Alumnus Adam O. Davis '06 Launches Poetry Debut 'Index of Haunted Houses'

By
Audrey Deng
April 29, 2020
Book cover of 'Index of Haunted Houses'

Alumnus Adam O. Davis ’06 will promote his forthcoming poetry debut Index of Haunted Houses with a hotline that allows curious readers to interact with the book, which itself is concerned with old telephone technologies. The collection is the winner of the Kathryn A. Morton Prize in Poetry, from Sarabande Books.

Index of Haunted Houses is a book of ghost stories, writes the book’s publisher Sarabande. “...and for the most part, ghosts are jealous monsters, intent upon our destruction. They never appear overtly here, yet we gradually become aware of the spirits in haunted houses in the way they tread over creaky floors, slam doors, and issue sudden gusts of wind.

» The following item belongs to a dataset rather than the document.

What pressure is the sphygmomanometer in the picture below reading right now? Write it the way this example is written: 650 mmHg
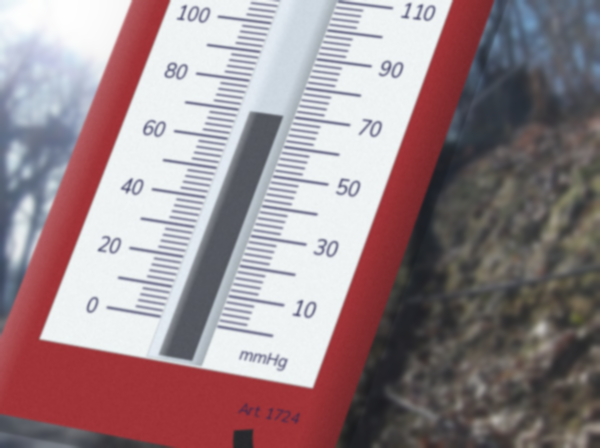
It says 70 mmHg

These poems are Koan-like—the fewer the words, the more charged they are… Index of Haunted Houses is spooky and sad—a stunning debut, one that will surprise, convince, and most of all, delight.”

Davis says that the oldest poem in this collection dates to his thesis workshop with Associate Professor Timothy Donnelly, who said Davis’s book is, “Hypervigilant, fidgety, and frightened as it should be, Index of Haunted Houses nonetheless shows us how to rake through the rubble for what we might still rebuild with, and in its consummate achievement, generates flashes of much heretofore unseen beauty, unleashing phrases that ‘arc like / swans in (the) cochlea’s / cul-de-sac.’”

Many of the manuscript’s earliest poems were written during the Great Recession. The concept of the haunted house solidified amid those days and months during which many had no choice but to abandon their homes. As time went on, he added poems that explored corporate synecdoche, like a Kleenex standing in for a tissue. “In writing on this, I was confronted with how much of my own life–and all the nostalgia I hold for it–is defined by branding and how that nostalgia is both fully authentic and a third-party construct (not unlike my beloved Levi's),” Davis said. “So, in short, it's a book about possession and being possessed and everything that those words suggest about our American experience.”

Image of a bell with a ghost face and a phone number.

Of the hotline, Davis said, “I've long held an obsession with antique telephone technologies and, given that the women who voiced The Bell System's automated messages appear in several of the poems in Index of Haunted Houses, I thought it would be interesting to create a 'phone tree' wherein the caller could have an interactive experience with the book. I came up with the idea last summer and Sarabande was very supportive of it, though the process of creating it was trickier than expected. It turns out that telephony is a math unto itself—and math's never come easy to me—but eventually I crafted something that I hope will give the listener a feel for the book along with offering them a connection to a more analog mode of communication.”